## Given information

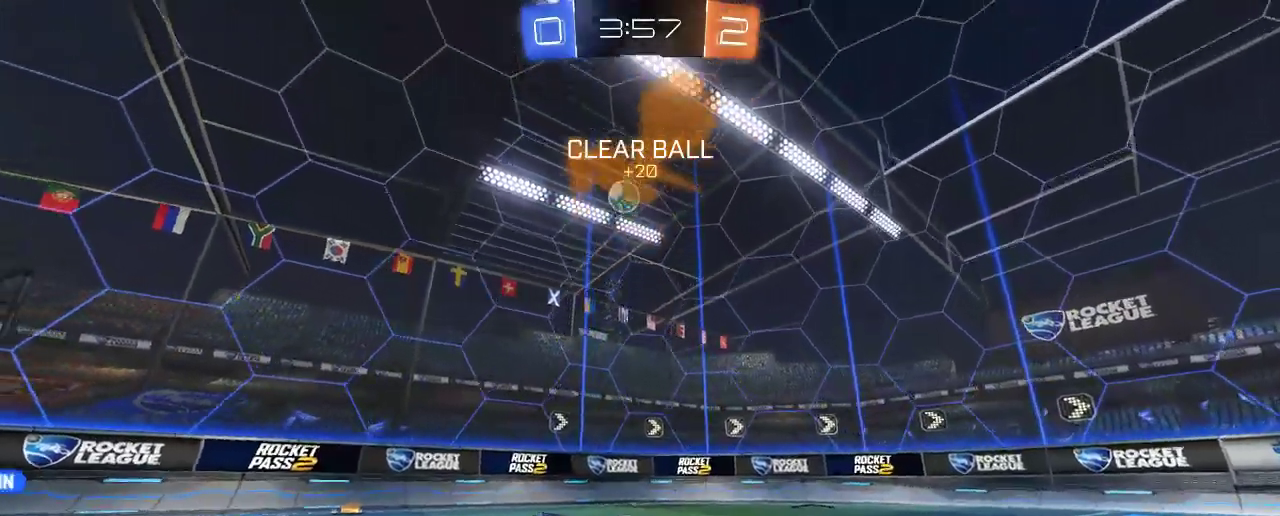
{"buttons": ["R2"], "left_stick": "down-right", "right_stick": "center", "events": [[33, "A", "up"], [133, "A", "down"], [233, "left_stick", "down-right"], [400, "A", "up"]]}
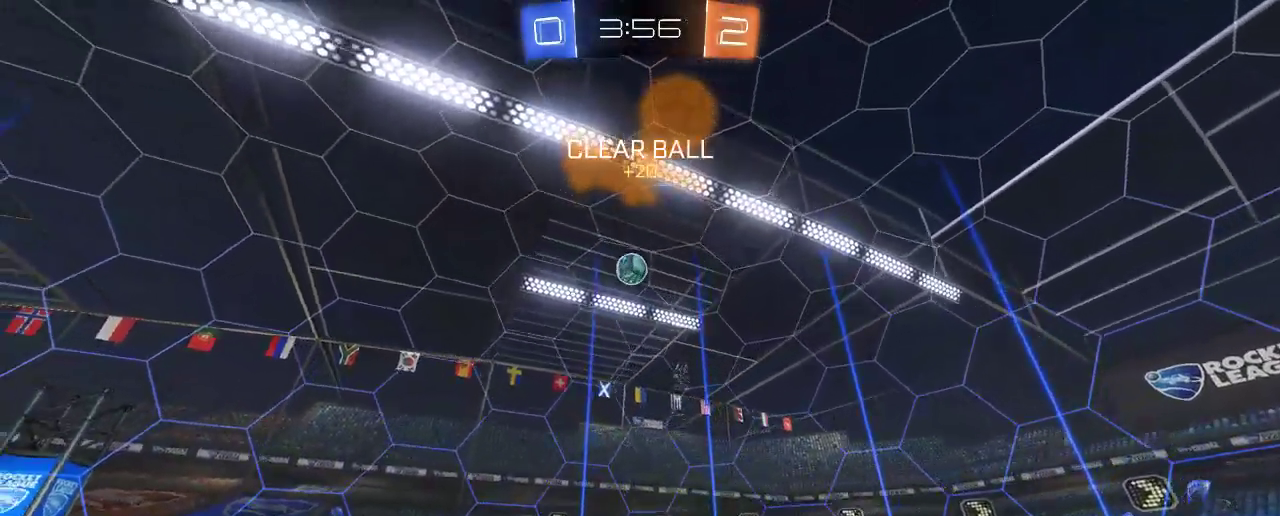
{"buttons": ["R2"], "left_stick": "left", "right_stick": "center", "events": [[67, "left_stick", "center"], [400, "left_stick", "left"]]}
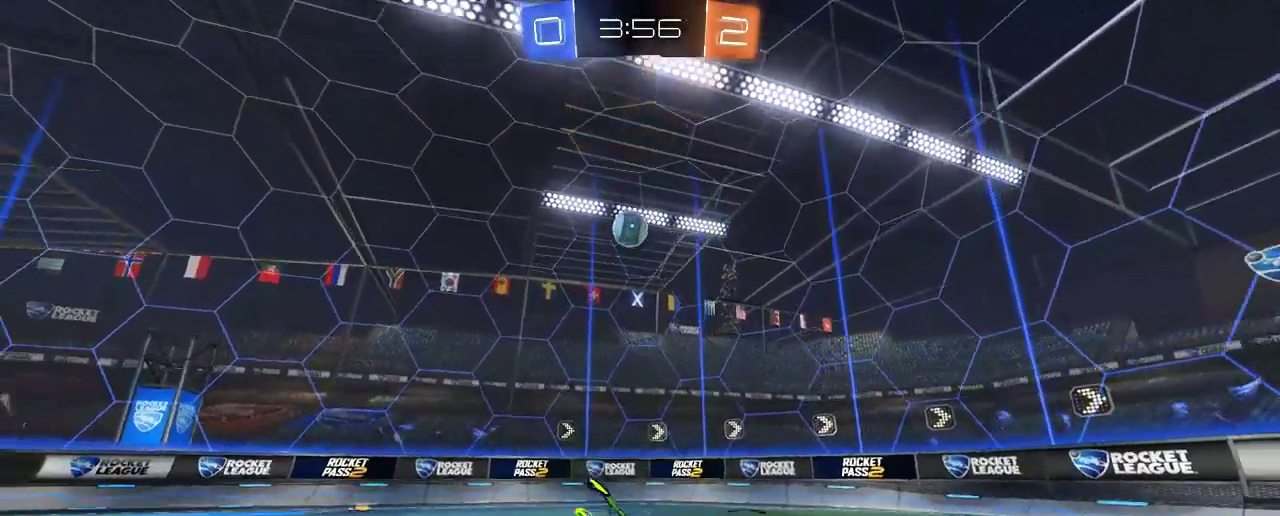
{"buttons": ["R2"], "left_stick": "right", "right_stick": "center", "events": [[67, "left_stick", "center"], [300, "left_stick", "right"]]}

## Try it
Make an exact copy of the data, leaving its pictures out.

## Task result
{"buttons": ["R2"], "left_stick": "down-right", "right_stick": "center", "events": [[33, "A", "up"], [133, "A", "down"], [233, "left_stick", "down-right"], [400, "A", "up"]]}
{"buttons": ["R2"], "left_stick": "left", "right_stick": "center", "events": [[67, "left_stick", "center"], [400, "left_stick", "left"]]}
{"buttons": ["R2"], "left_stick": "right", "right_stick": "center", "events": [[67, "left_stick", "center"], [300, "left_stick", "right"]]}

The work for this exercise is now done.